**Assignment:**
Copy the lines below word for word, starting with the first one and going on through the line that contains "- Display with", including that line.

______

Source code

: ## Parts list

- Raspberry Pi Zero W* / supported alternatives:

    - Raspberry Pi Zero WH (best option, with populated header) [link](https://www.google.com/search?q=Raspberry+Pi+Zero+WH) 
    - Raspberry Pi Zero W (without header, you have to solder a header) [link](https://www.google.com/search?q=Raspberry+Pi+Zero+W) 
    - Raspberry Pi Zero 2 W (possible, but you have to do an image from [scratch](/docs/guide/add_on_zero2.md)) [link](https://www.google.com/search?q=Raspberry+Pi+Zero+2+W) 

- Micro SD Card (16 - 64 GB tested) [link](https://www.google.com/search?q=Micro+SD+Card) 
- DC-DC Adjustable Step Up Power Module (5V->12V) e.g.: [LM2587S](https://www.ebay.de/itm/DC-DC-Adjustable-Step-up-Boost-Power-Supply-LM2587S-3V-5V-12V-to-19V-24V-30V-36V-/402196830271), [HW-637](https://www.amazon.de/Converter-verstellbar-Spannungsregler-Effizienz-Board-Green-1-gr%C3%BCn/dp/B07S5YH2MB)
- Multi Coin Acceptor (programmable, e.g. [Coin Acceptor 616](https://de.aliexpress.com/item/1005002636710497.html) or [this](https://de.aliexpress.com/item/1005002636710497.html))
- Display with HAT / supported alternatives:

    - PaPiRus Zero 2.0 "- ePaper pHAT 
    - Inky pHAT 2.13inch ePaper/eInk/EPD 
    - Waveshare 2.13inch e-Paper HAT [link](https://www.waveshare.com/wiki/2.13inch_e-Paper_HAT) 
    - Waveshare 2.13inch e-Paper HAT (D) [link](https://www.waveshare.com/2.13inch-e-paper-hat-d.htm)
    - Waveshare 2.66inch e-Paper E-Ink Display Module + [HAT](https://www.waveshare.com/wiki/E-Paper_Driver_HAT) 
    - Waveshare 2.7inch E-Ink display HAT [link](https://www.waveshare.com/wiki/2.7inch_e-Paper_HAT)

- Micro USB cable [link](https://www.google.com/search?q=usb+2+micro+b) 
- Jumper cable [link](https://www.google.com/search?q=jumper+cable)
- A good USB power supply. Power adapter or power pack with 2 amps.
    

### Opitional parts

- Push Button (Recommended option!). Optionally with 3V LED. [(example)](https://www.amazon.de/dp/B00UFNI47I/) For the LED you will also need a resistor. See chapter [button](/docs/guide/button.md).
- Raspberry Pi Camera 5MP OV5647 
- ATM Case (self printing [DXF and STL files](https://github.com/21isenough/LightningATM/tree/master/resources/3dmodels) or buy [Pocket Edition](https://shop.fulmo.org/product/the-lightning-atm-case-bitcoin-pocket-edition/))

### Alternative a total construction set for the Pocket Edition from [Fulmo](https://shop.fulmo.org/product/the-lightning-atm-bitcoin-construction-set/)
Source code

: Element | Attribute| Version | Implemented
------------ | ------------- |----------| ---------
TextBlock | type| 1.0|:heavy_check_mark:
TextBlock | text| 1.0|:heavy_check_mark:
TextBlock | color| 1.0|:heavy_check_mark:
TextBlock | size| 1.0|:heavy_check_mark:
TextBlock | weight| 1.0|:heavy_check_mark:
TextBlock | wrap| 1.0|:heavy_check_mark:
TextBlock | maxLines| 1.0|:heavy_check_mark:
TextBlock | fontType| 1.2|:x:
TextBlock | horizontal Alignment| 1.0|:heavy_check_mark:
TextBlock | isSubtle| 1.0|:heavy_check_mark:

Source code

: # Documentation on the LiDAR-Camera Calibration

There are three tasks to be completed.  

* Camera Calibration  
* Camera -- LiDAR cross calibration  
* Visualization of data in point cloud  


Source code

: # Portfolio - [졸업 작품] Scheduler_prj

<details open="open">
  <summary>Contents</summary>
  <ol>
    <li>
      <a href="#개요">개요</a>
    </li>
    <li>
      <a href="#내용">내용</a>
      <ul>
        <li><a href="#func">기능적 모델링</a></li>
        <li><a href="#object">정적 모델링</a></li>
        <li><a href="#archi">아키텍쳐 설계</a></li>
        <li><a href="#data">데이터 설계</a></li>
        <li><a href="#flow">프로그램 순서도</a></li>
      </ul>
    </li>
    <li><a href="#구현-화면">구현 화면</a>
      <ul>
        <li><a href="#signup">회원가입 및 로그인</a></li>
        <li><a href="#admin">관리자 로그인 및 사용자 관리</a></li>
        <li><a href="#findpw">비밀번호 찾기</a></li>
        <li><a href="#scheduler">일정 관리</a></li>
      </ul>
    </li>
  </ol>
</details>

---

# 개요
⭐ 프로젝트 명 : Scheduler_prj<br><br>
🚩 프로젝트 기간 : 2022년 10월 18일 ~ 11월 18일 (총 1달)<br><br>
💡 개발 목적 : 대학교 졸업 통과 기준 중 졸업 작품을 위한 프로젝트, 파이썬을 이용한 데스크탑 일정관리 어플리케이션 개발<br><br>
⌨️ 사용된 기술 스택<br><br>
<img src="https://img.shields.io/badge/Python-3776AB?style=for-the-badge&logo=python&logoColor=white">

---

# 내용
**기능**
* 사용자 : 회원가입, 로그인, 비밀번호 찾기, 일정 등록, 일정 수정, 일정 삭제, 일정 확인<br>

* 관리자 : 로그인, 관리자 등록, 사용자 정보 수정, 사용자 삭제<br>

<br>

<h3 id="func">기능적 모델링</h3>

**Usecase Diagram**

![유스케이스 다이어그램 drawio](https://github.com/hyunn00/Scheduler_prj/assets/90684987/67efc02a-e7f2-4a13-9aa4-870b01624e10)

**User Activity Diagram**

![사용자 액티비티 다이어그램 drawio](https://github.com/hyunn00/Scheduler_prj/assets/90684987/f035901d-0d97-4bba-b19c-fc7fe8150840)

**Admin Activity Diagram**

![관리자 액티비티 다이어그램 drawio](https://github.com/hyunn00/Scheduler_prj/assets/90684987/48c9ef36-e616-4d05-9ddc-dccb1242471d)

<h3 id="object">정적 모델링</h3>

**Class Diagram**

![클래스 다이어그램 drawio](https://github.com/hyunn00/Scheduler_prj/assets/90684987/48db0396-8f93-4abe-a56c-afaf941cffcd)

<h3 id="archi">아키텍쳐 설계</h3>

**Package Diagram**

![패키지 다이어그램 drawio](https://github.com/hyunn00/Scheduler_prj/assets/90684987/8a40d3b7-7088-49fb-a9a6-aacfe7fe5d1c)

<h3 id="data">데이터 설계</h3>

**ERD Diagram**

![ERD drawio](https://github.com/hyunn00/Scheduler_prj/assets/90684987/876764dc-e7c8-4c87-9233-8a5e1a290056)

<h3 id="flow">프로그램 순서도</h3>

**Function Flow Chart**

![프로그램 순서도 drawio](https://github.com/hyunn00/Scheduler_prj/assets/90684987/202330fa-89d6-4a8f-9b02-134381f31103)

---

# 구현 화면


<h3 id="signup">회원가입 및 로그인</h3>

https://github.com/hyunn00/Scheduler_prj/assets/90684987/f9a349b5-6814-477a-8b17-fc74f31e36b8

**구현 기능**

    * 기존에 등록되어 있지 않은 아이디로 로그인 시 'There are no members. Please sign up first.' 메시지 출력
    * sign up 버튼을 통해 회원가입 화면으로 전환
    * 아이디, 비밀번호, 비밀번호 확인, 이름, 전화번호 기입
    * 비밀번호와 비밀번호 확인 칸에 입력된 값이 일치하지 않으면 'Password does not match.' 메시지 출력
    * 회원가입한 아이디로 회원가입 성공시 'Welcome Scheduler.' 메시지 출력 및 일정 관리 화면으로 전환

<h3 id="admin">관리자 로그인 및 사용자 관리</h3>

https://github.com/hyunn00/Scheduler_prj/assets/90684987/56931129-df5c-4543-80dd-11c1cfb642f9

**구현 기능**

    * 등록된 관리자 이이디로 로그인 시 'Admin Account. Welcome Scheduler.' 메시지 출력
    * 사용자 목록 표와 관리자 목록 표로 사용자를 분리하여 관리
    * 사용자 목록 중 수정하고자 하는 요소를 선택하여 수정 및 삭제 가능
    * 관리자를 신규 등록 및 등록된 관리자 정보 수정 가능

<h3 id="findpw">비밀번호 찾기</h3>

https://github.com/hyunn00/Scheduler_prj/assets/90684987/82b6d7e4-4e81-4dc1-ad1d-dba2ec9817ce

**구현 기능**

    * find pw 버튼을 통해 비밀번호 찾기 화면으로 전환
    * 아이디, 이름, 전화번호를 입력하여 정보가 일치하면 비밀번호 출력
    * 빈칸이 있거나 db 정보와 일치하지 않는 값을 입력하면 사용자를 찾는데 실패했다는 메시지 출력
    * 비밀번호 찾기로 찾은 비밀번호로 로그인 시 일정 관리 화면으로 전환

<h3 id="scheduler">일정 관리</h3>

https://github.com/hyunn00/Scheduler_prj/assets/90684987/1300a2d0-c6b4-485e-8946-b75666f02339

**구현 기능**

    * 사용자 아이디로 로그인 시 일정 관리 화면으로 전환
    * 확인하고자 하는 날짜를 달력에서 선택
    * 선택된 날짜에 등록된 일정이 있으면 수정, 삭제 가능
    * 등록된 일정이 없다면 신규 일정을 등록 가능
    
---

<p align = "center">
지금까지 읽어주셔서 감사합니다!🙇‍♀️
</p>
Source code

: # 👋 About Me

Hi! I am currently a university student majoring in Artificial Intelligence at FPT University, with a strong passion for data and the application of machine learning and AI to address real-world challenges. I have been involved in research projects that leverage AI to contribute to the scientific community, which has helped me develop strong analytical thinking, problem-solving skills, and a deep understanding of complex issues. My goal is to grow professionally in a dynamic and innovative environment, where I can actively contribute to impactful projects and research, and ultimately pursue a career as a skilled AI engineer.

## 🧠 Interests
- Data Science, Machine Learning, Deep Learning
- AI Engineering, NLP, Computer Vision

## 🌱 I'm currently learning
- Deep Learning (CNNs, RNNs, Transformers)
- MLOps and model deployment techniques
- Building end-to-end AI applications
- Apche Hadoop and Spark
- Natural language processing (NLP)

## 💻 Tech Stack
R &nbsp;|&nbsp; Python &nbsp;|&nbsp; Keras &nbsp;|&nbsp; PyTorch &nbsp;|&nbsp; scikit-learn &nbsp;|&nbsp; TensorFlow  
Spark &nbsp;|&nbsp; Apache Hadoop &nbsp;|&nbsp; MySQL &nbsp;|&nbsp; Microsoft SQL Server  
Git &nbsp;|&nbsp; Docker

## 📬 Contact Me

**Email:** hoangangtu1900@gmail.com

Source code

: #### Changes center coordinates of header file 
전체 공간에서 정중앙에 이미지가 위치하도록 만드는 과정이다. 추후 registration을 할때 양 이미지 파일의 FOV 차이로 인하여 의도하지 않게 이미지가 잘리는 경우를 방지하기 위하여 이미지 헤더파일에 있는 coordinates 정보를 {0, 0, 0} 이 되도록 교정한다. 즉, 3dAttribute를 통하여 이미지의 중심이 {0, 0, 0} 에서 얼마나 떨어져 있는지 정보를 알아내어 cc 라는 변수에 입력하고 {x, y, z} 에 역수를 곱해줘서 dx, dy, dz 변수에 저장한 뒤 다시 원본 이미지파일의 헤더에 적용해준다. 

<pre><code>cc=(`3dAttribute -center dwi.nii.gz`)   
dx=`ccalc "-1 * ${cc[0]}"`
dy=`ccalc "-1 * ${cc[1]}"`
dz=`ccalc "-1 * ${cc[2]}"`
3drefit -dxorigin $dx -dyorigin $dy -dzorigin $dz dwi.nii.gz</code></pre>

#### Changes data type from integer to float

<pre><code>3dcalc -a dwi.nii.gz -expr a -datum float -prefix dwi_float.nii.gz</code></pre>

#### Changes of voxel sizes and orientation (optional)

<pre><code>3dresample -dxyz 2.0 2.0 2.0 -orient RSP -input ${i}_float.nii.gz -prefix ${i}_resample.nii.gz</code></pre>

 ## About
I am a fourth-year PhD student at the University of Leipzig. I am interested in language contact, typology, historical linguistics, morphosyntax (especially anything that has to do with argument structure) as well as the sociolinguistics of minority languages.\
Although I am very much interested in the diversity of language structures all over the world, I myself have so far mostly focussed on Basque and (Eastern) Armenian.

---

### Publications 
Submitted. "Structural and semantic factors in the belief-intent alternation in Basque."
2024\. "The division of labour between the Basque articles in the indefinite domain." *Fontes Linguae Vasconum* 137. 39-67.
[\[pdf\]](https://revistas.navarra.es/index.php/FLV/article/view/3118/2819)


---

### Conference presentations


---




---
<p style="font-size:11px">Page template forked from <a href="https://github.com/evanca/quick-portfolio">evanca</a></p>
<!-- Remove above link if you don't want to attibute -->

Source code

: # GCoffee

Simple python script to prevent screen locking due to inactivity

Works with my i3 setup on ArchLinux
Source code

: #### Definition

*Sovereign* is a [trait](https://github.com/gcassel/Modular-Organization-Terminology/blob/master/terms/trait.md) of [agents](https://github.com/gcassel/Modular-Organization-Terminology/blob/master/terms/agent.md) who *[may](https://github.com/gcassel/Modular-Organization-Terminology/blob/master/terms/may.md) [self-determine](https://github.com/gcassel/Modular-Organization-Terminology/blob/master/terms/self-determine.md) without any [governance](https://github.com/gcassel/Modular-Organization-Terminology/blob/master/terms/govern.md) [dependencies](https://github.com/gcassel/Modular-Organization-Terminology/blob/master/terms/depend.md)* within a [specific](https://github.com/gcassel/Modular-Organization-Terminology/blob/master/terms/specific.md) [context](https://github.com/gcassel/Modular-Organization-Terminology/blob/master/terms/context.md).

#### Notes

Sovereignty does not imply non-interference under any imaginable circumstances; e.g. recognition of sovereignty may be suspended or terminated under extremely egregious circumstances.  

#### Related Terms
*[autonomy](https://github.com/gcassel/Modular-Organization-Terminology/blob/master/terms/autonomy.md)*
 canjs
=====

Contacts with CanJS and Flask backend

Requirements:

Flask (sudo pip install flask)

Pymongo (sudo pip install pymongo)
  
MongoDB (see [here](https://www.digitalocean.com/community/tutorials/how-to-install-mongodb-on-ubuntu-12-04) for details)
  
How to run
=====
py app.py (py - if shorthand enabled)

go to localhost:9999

______

**Task solution:**
Source code

: ## Parts list

- Raspberry Pi Zero W* / supported alternatives:

    - Raspberry Pi Zero WH (best option, with populated header) [link](https://www.google.com/search?q=Raspberry+Pi+Zero+WH) 
    - Raspberry Pi Zero W (without header, you have to solder a header) [link](https://www.google.com/search?q=Raspberry+Pi+Zero+W) 
    - Raspberry Pi Zero 2 W (possible, but you have to do an image from [scratch](/docs/guide/add_on_zero2.md)) [link](https://www.google.com/search?q=Raspberry+Pi+Zero+2+W) 

- Micro SD Card (16 - 64 GB tested) [link](https://www.google.com/search?q=Micro+SD+Card) 
- DC-DC Adjustable Step Up Power Module (5V->12V) e.g.: [LM2587S](https://www.ebay.de/itm/DC-DC-Adjustable-Step-up-Boost-Power-Supply-LM2587S-3V-5V-12V-to-19V-24V-30V-36V-/402196830271), [HW-637](https://www.amazon.de/Converter-verstellbar-Spannungsregler-Effizienz-Board-Green-1-gr%C3%BCn/dp/B07S5YH2MB)
- Multi Coin Acceptor (programmable, e.g. [Coin Acceptor 616](https://de.aliexpress.com/item/1005002636710497.html) or [this](https://de.aliexpress.com/item/1005002636710497.html))
- Display with HAT / supported alternatives:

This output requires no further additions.